# My 1st turn in the butts



## derwoodii (Jan 21, 2011)

Ha not what ya thinkin...
Joined a full bore range, today was my 1st time in the butts / pitt or target backstop as 308 n 223 whizzed in over ma and sons head. Ya canna not want to get closer to a passin bullet, a bit anxious at first but soon felt secure. Picked up the tricks to target settin n lifting, hole marking, comms, flag and paddle wavin.
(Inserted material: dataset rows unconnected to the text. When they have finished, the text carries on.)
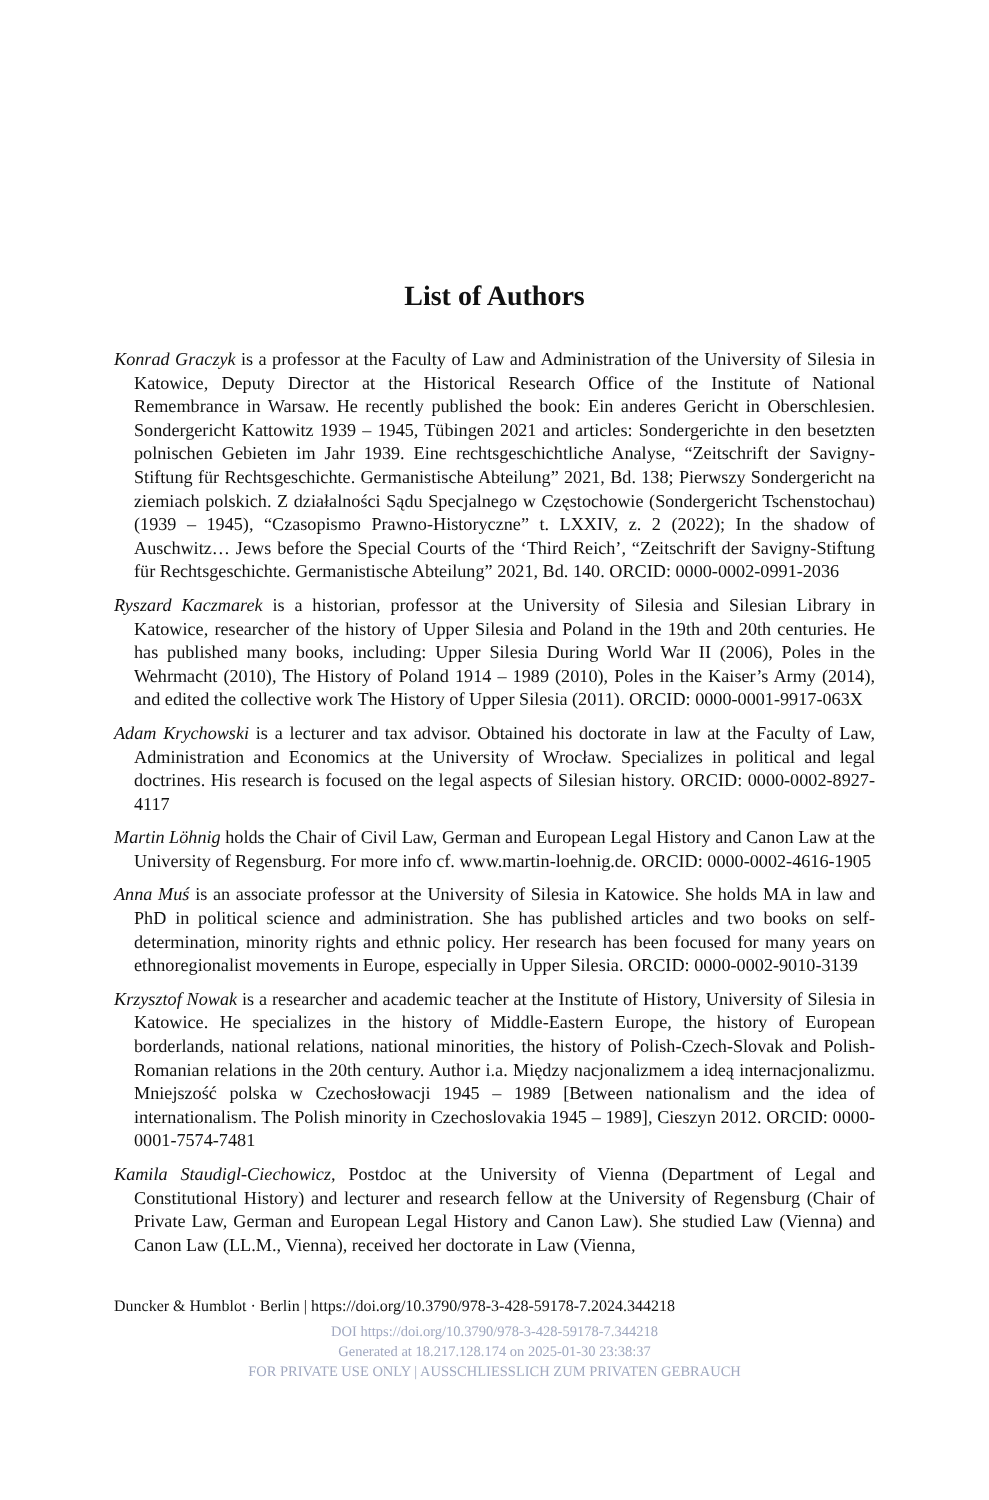List of Authors
Konrad Graczyk is a professor at the Faculty of Law and Administration of the University of Silesia in Katowice, Deputy Director at the Historical Research Office of the Institute of National Remembrance in Warsaw. He recently published the book: Ein anderes Gericht in Oberschlesien. Sondergericht Kattowitz 1939 – 1945, Tübingen 2021 and articles: Sondergerichte in den besetzten polnischen Gebieten im Jahr 1939. Eine rechtsgeschichtliche Analyse, “Zeitschrift der Savigny-Stiftung für Rechtsgeschichte. Germanistische Abteilung” 2021, Bd. 138; Pierwszy Sondergericht na ziemiach polskich. Z działalności Sądu Specjalnego w Częstochowie (Sondergericht Tschenstochau) (1939 – 1945), “Czasopismo Prawno-Historyczne” t. LXXIV, z. 2 (2022); In the shadow of Auschwitz… Jews before the Special Courts of the ‘Third Reich’, “Zeitschrift der Savigny-Stiftung für Rechtsgeschichte. Germanistische Abteilung” 2021, Bd. 140. ORCID: 0000-0002-0991-2036
Ryszard Kaczmarek is a historian, professor at the University of Silesia and Silesian Library in Katowice, researcher of the history of Upper Silesia and Poland in the 19th and 20th centuries. He has published many books, including: Upper Silesia During World War II (2006), Poles in the Wehrmacht (2010), The History of Poland 1914 – 1989 (2010), Poles in the Kaiser’s Army (2014), and edited the collective work The History of Upper Silesia (2011). ORCID: 0000-0001-9917-063X
Adam Krychowski is a lecturer and tax advisor. Obtained his doctorate in law at the Faculty of Law, Administration and Economics at the University of Wrocław. Specializes in political and legal doctrines. His research is focused on the legal aspects of Silesian history. ORCID: 0000-0002-8927-4117
Martin Löhnig holds the Chair of Civil Law, German and European Legal History and Canon Law at the University of Regensburg. For more info cf. www.martin-loehnig.de. ORCID: 0000-0002-4616-1905
Anna Muś is an associate professor at the University of Silesia in Katowice. She holds MA in law and PhD in political science and administration. She has published articles and two books on self-determination, minority rights and ethnic policy. Her research has been focused for many years on ethnoregionalist movements in Europe, especially in Upper Silesia. ORCID: 0000-0002-9010-3139
Krzysztof Nowak is a researcher and academic teacher at the Institute of History, University of Silesia in Katowice. He specializes in the history of Middle-Eastern Europe, the history of European borderlands, national relations, national minorities, the history of Polish-Czech-Slovak and Polish-Romanian relations in the 20th century. Author i.a. Między nacjonalizmem a ideą internacjonalizmu. Mniejszość polska w Czechosłowacji 1945 – 1989 [Between nationalism and the idea of internationalism. The Polish minority in Czechoslovakia 1945 – 1989], Cieszyn 2012. ORCID: 0000-0001-7574-7481
Kamila Staudigl-Ciechowicz, Postdoc at the University of Vienna (Department of Legal and Constitutional History) and lecturer and research fellow at the University of Regensburg (Chair of Private Law, German and European Legal History and Canon Law). She studied Law (Vienna) and Canon Law (LL.M., Vienna), received her doctorate in Law (Vienna,
Duncker & Humblot · Berlin | https://doi.org/10.3790/978-3-428-59178-7.2024.344218
DOI https://doi.org/10.3790/978-3-428-59178-7.344218
Generated at 18.217.128.174 on 2025-01-30 23:38:37
FOR PRIVATE USE ONLY | AUSSCHLIESSLICH ZUM PRIVATEN GEBRAUCH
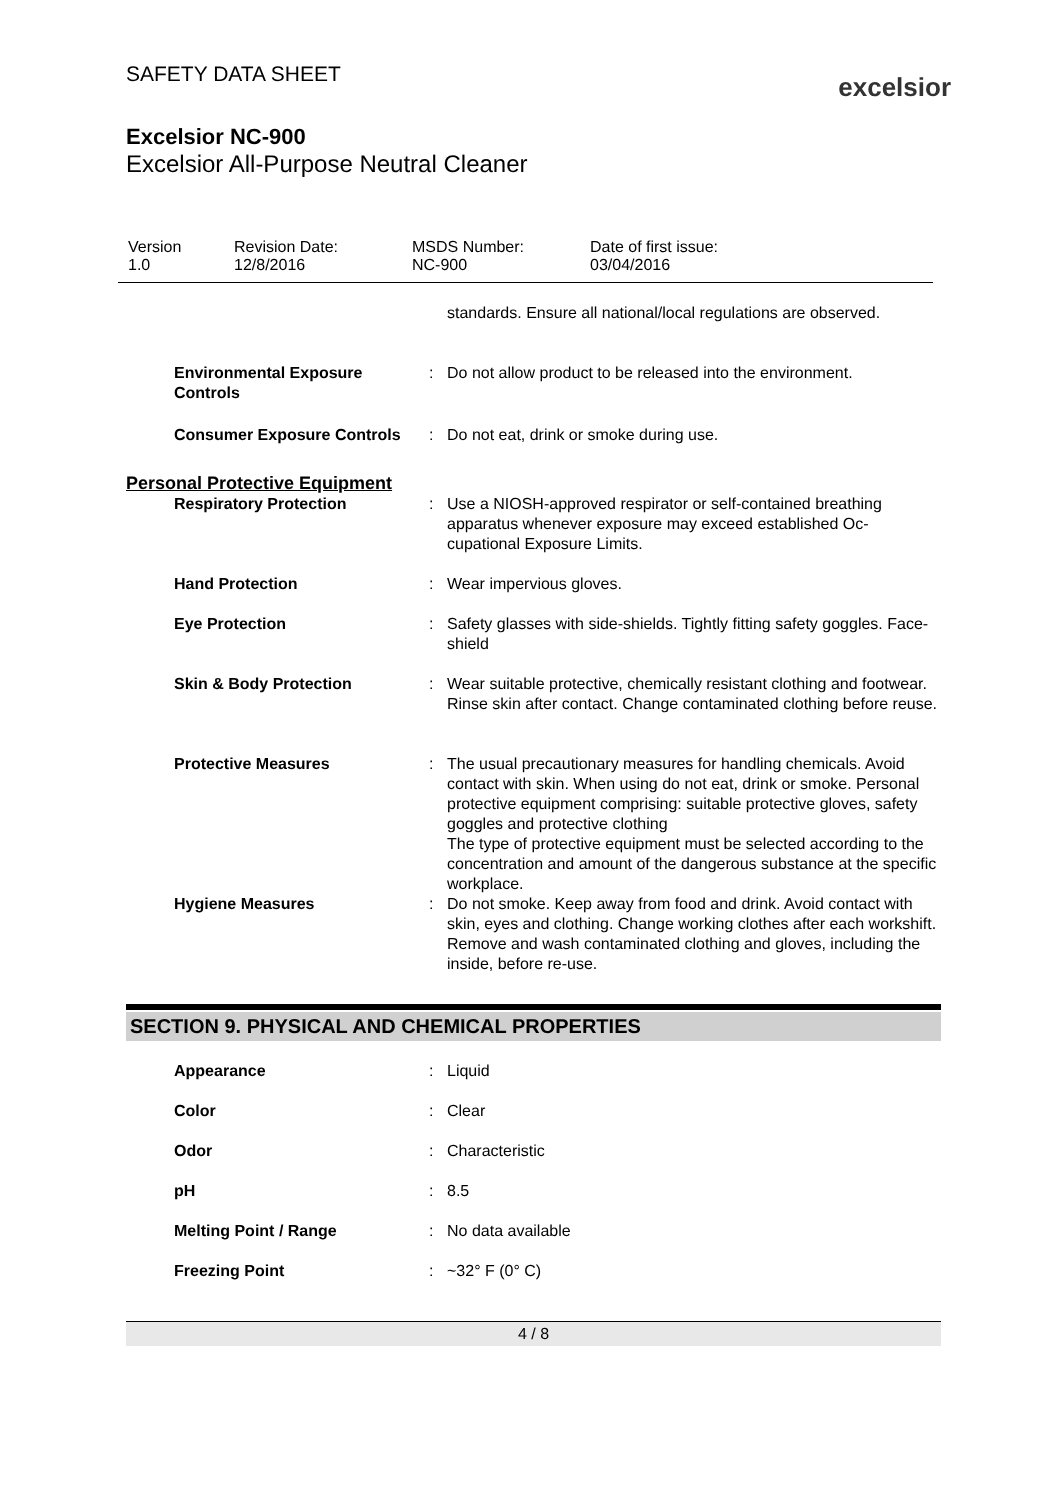SAFETY DATA SHEET
excelsior
Excelsior NC-900
Excelsior All-Purpose Neutral Cleaner
| Version 1.0 | Revision Date: 12/8/2016 | MSDS Number: NC-900 | Date of first issue: 03/04/2016 |
| | | standards. Ensure all national/local regulations are observed. |
| Environmental Exposure Controls | : | Do not allow product to be released into the environment. |
| Consumer Exposure Controls | : | Do not eat, drink or smoke during use. |
Personal Protective Equipment
| Respiratory Protection | : | Use a NIOSH-approved respirator or self-contained breathing apparatus whenever exposure may exceed established Oc-cupational Exposure Limits. |
| Hand Protection | : | Wear impervious gloves. |
| Eye Protection | : | Safety glasses with side-shields. Tightly fitting safety goggles. Face-shield |
| Skin & Body Protection | : | Wear suitable protective, chemically resistant clothing and footwear. Rinse skin after contact. Change contaminated clothing before reuse. |
| Protective Measures | : | The usual precautionary measures for handling chemicals. Avoid contact with skin. When using do not eat, drink or smoke. Personal protective equipment comprising: suitable protective gloves, safety goggles and protective clothing The type of protective equipment must be selected according to the concentration and amount of the dangerous substance at the specific workplace. |
| Hygiene Measures | : | Do not smoke. Keep away from food and drink. Avoid contact with skin, eyes and clothing. Change working clothes after each workshift. Remove and wash contaminated clothing and gloves, including the inside, before re-use. |
SECTION 9. PHYSICAL AND CHEMICAL PROPERTIES
| Appearance | : | Liquid |
| Color | : | Clear |
| Odor | : | Characteristic |
| pH | : | 8.5 |
| Melting Point / Range | : | No data available |
| Freezing Point | : | ~32° F (0° C) |
4 / 8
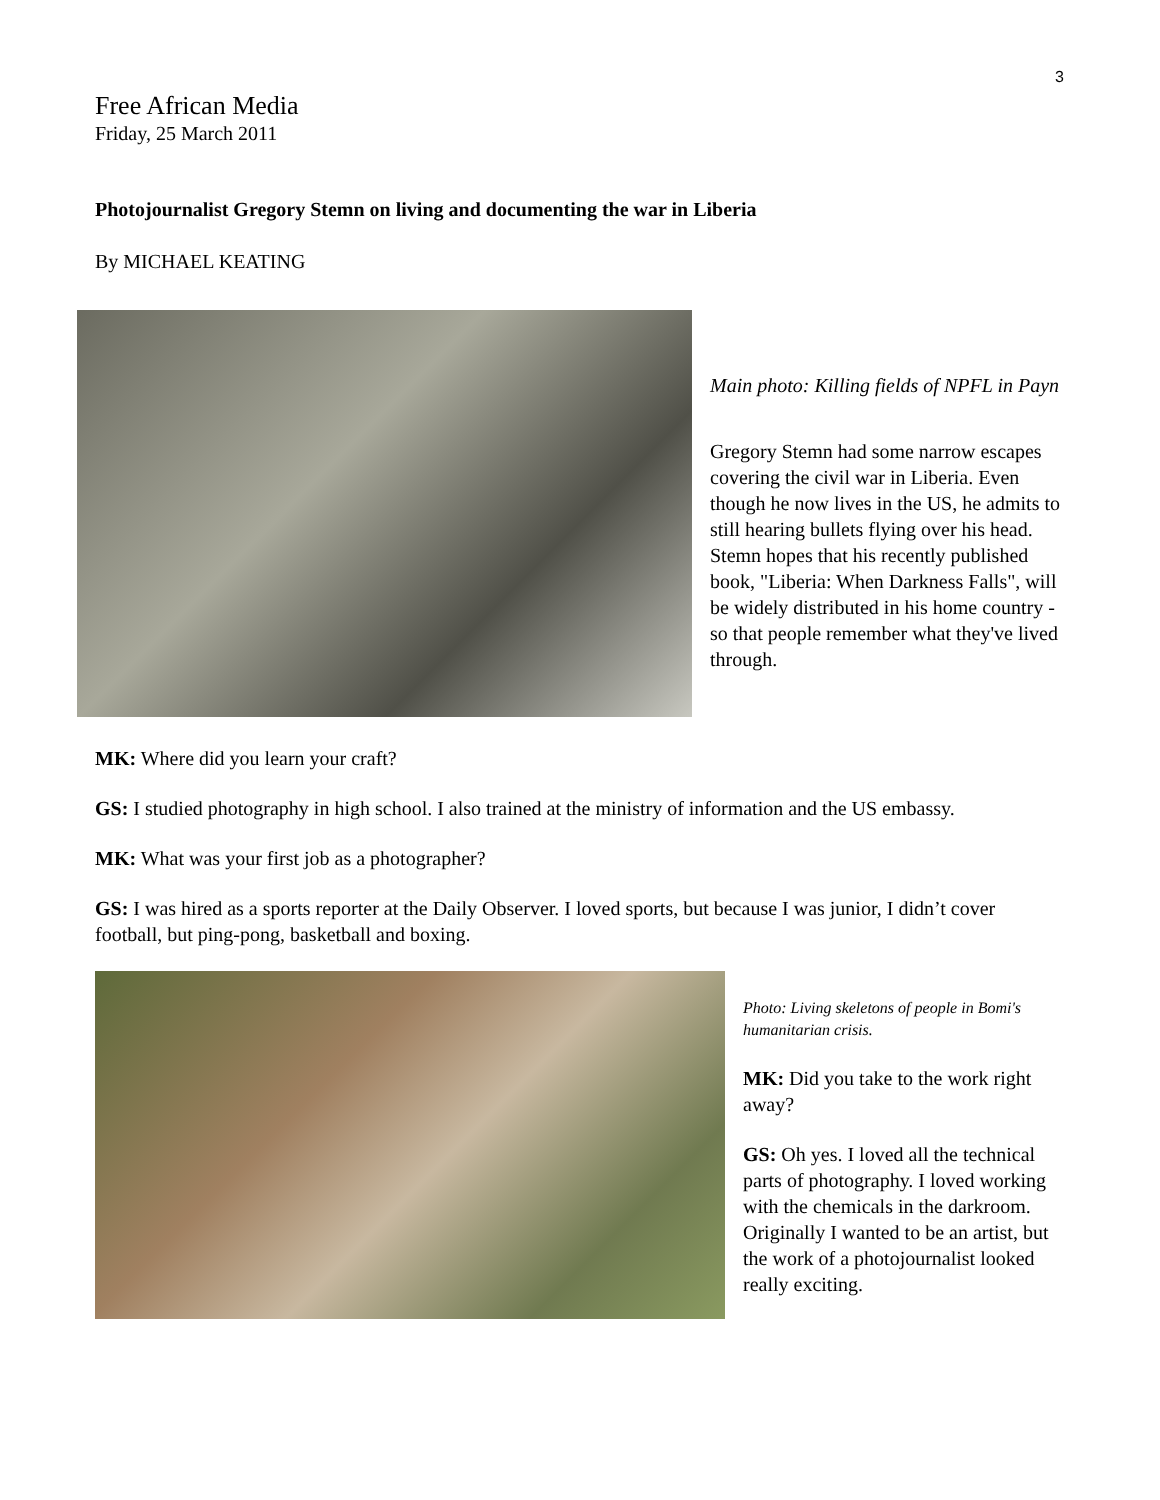3
Free African Media
Friday, 25 March 2011
Photojournalist Gregory Stemn on living and documenting the war in Liberia
By MICHAEL KEATING
Main photo: Killing fields of NPFL in Payn
Gregory Stemn had some narrow escapes covering the civil war in Liberia. Even though he now lives in the US, he admits to still hearing bullets flying over his head. Stemn hopes that his recently published book, "Liberia: When Darkness Falls", will be widely distributed in his home country - so that people remember what they've lived through.
MK: Where did you learn your craft?
GS: I studied photography in high school. I also trained at the ministry of information and the US embassy.
MK: What was your first job as a photographer?
GS: I was hired as a sports reporter at the Daily Observer. I loved sports, but because I was junior, I didn’t cover football, but ping-pong, basketball and boxing.
Photo: Living skeletons of people in Bomi's humanitarian crisis.
MK: Did you take to the work right away?
GS: Oh yes. I loved all the technical parts of photography. I loved working with the chemicals in the darkroom. Originally I wanted to be an artist, but the work of a photojournalist looked really exciting.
A fair bit to learn before I'm left alone down range.


----------



## derwoodii (Feb 18, 2011)

Been doin more time in the pit/butts can now tell the different crack over head of 223 or 308 easy.
Very pleased with ma new 223 just dropped on rings a 9X40 scope lined it up with a collimator and in three shots had it in the bull at 100m.


----------



## cat-face timber (Feb 18, 2011)

derwoodii said:


> Been doin more time in the pit/butts can now tell the different crack over head of 223 or 308 easy.
> Very pleased with ma new 223 just dropped on rings a 9X40 scope lined it up with a collimator and in three shots had it in the bull at 100m.


 
Done lots of But time when I was in the Corps, you are correct, it take a while; but a guy gets used the being soo close to the boolits flying.
Try pulling buts at night for tracer rounds, the targets catch fire sometimes.
It makes for a exciting time.

:beer:


----------



## derwoodii (Feb 19, 2011)

cat-face timber said:


> Try pulling buts at night for tracer rounds, the targets catch fire sometimes.It makes for a exciting time.
> :beer:



Wow Hmm that would be kool er hot er an illuminating experience eh.


----------